Exercise brief :: Please pick out every line of the data that contains the string "True" and copy those lines.

Data records ::
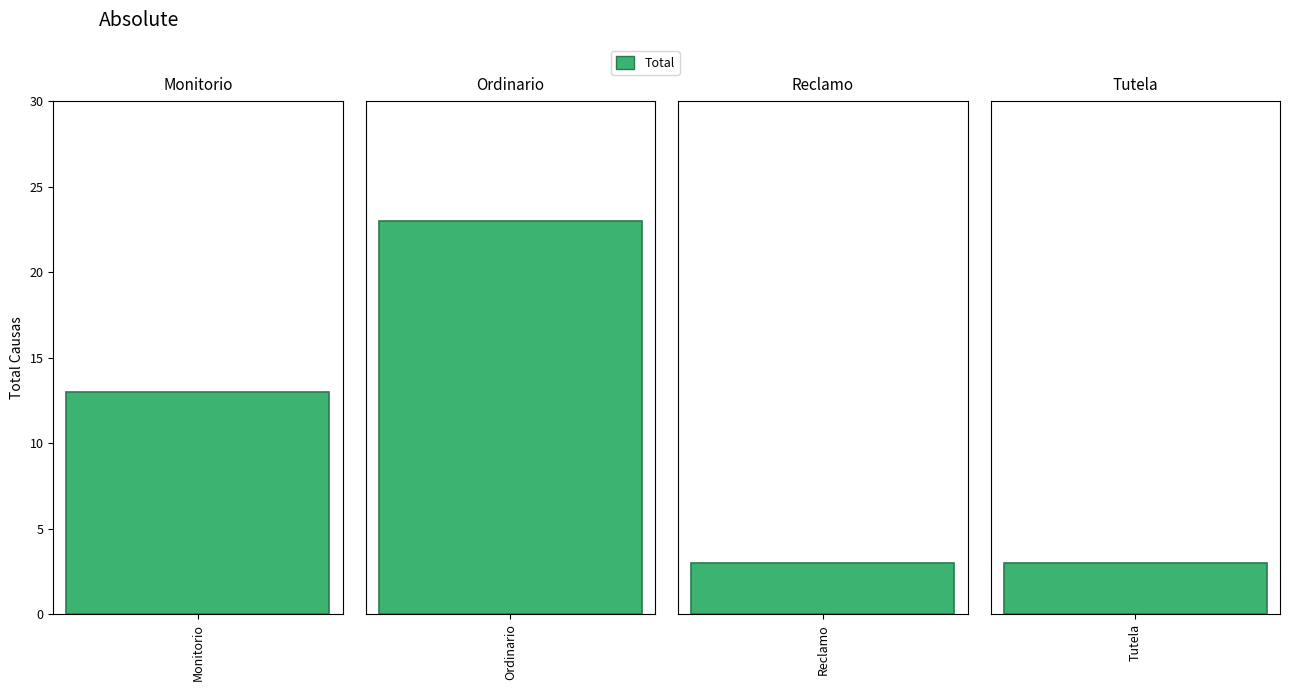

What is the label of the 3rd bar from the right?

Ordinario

--

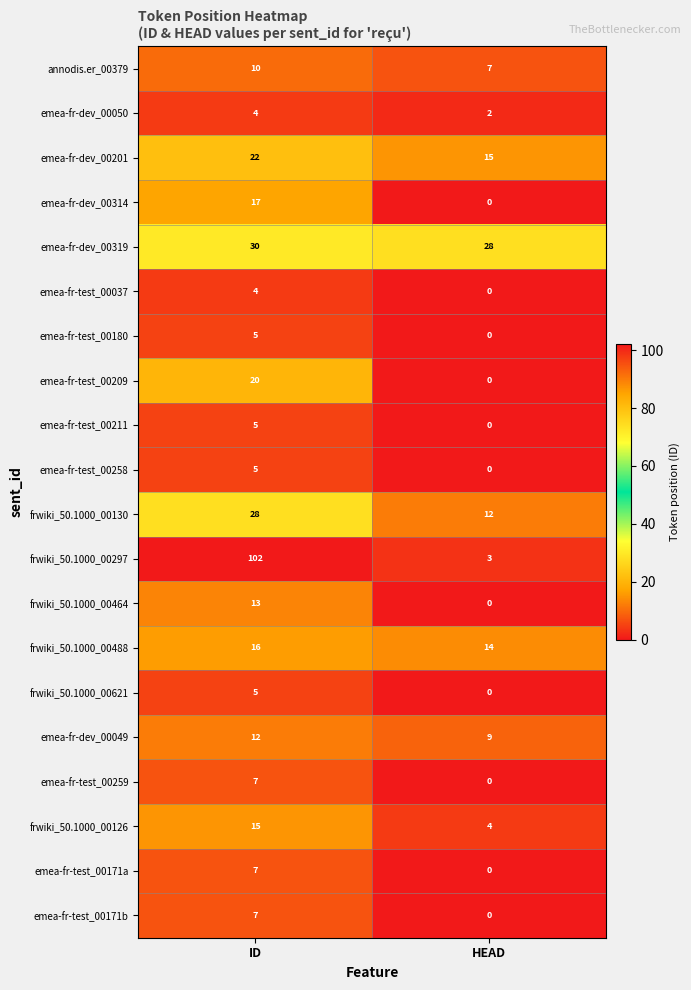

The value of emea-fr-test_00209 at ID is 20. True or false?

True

==

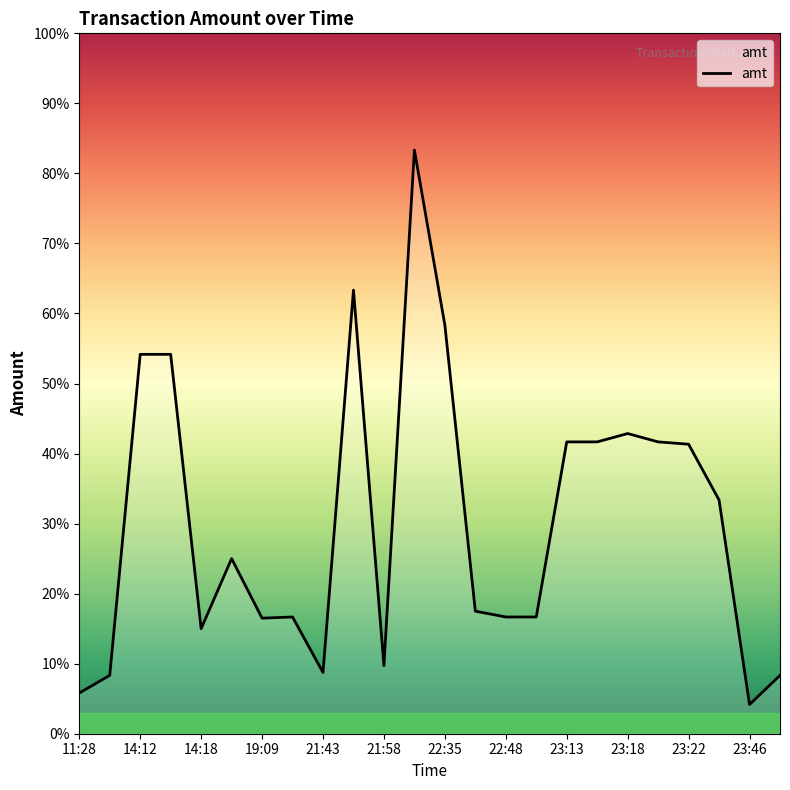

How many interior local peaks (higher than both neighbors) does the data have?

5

Final answer ::
The value of emea-fr-test_00209 at ID is 20. True or false?
True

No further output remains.